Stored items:
::::::::

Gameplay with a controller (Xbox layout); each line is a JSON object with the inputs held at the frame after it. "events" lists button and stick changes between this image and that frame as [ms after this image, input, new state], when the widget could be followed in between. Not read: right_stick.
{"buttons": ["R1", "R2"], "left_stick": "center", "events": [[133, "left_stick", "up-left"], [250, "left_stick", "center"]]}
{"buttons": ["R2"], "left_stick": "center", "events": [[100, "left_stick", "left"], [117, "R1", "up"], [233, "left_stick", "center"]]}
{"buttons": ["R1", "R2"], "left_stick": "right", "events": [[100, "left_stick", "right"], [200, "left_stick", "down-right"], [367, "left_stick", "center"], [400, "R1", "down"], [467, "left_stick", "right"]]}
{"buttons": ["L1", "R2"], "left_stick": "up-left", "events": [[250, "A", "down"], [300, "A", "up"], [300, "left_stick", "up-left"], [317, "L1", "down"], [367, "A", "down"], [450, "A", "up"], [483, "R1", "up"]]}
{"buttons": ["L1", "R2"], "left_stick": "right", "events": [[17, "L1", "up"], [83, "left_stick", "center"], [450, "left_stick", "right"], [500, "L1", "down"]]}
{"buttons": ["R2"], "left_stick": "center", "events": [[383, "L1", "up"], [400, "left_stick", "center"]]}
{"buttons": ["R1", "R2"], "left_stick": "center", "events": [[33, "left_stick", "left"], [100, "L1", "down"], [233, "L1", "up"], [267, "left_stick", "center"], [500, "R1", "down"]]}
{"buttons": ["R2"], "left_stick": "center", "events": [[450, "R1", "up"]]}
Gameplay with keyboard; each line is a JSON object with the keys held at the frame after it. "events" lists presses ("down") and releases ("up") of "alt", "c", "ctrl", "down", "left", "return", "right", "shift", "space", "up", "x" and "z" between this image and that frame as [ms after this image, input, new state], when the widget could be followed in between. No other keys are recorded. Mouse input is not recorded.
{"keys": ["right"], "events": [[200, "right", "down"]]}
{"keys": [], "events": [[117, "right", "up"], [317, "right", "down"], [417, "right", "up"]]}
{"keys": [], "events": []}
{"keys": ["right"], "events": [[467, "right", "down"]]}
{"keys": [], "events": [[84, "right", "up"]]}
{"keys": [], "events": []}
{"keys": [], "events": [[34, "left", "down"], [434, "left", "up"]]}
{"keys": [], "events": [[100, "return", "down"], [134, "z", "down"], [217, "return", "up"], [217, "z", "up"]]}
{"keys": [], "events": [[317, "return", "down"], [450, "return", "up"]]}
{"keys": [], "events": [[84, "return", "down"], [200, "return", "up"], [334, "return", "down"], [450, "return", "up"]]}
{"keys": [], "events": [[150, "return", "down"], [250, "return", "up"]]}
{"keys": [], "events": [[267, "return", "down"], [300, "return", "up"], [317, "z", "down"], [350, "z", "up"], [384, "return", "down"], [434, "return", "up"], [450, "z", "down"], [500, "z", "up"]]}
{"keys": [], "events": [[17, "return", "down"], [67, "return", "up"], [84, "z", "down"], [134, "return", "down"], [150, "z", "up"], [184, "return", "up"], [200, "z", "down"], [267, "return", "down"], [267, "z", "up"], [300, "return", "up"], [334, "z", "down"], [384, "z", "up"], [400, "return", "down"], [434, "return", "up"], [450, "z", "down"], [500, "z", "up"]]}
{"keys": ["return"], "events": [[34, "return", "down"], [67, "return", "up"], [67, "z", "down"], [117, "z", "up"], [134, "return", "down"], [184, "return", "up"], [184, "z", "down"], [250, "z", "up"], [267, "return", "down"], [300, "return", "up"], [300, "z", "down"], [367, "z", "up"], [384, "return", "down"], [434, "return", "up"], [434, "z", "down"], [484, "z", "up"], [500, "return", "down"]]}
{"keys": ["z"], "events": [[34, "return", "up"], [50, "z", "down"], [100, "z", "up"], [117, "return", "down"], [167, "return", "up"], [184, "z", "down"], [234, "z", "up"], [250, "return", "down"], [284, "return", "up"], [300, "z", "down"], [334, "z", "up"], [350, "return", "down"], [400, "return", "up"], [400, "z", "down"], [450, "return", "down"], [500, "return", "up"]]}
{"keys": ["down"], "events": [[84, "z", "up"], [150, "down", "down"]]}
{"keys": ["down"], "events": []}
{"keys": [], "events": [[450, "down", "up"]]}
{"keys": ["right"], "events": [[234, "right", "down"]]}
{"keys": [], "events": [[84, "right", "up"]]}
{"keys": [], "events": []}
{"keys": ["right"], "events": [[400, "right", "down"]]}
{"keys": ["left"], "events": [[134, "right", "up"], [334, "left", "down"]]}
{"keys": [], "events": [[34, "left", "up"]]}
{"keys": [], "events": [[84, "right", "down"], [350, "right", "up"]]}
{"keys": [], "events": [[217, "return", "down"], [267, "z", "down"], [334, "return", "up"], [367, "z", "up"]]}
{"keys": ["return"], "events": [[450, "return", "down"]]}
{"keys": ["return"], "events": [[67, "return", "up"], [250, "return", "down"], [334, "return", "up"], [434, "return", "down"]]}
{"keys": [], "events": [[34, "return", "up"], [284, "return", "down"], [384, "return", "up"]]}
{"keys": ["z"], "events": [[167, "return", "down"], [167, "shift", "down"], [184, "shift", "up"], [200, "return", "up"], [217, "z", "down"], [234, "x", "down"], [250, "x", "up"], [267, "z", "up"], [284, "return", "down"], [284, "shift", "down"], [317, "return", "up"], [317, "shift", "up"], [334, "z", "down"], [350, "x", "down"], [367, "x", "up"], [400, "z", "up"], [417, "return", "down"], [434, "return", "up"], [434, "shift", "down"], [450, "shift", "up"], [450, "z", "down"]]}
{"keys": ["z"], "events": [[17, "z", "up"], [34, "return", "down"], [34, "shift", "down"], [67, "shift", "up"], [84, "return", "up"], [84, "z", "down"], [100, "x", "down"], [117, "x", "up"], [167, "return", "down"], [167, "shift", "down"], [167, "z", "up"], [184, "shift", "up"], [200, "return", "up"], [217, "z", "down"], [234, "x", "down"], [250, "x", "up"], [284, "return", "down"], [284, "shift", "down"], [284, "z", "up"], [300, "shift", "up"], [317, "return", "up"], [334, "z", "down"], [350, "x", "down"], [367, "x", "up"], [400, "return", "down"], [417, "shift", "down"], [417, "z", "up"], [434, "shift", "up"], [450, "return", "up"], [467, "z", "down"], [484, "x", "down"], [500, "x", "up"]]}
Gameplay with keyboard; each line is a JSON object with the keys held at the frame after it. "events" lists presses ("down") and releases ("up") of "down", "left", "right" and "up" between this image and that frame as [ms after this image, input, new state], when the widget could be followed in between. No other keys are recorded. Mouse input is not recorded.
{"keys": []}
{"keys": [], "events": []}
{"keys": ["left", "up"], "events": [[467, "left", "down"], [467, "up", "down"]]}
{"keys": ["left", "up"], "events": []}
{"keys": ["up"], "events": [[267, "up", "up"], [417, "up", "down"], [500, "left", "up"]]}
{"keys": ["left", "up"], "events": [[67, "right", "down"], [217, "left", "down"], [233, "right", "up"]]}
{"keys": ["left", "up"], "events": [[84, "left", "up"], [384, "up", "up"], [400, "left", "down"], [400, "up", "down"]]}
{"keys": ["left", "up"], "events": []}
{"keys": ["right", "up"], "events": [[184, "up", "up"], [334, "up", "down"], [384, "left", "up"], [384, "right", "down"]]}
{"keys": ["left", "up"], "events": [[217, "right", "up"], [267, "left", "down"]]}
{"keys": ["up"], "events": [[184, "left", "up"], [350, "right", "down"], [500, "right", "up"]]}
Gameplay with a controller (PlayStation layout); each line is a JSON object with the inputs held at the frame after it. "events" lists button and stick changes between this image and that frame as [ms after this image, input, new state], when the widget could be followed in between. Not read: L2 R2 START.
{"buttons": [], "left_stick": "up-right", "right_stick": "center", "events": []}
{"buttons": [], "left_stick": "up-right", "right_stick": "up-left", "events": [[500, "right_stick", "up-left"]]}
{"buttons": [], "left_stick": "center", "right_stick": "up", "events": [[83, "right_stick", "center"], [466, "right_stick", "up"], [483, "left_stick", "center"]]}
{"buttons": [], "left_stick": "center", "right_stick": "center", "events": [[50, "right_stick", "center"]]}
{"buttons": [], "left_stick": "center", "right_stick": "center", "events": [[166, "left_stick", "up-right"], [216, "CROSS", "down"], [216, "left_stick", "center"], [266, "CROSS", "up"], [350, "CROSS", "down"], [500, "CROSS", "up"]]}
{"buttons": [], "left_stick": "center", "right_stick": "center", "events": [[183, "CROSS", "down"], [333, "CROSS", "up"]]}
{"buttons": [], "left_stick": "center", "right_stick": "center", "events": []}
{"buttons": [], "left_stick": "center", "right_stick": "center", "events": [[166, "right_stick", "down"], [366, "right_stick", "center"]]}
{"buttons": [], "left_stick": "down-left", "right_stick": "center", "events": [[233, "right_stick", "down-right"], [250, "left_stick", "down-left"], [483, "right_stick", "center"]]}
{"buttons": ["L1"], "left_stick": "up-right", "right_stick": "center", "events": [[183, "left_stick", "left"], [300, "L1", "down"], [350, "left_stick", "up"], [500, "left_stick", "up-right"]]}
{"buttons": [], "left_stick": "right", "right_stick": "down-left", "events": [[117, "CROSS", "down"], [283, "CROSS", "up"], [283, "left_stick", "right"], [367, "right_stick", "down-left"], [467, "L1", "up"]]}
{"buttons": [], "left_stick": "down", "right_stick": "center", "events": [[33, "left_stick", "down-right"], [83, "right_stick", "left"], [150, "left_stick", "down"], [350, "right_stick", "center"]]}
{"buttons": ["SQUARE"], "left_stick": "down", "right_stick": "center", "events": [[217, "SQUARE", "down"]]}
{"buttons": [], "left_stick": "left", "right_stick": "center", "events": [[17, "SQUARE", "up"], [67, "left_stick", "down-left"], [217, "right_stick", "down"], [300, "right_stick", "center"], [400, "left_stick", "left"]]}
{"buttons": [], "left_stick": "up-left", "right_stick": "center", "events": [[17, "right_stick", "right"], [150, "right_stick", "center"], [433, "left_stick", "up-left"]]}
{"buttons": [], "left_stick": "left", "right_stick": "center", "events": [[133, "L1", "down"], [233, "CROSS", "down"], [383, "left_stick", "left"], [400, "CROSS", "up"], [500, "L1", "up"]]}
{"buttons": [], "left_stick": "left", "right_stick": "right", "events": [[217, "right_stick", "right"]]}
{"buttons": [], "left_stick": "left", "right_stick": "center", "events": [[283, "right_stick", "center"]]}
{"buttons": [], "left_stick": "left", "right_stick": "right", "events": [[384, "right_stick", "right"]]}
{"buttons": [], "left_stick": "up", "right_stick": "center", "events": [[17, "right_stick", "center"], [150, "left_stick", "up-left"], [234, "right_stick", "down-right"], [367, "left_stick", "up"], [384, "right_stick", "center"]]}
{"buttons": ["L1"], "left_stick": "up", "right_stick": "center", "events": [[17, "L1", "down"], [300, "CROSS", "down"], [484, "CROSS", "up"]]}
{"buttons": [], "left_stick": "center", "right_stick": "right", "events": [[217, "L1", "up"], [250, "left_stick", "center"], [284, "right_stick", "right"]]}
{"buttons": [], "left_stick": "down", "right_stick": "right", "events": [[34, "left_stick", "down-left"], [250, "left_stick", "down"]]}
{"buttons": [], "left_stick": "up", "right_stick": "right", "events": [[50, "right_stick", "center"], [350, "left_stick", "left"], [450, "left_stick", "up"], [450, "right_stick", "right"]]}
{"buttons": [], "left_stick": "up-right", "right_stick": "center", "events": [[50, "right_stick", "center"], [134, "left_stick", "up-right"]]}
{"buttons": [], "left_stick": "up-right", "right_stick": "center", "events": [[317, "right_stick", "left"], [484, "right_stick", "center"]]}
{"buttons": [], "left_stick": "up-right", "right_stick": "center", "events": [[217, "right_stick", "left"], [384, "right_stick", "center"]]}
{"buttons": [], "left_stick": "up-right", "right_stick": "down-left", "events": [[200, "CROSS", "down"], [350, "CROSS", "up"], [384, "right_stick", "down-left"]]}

::::::::

Work item: How many of the lines in the records include the word "SQUARE"? Only the number should be given.

Exercise answer: 2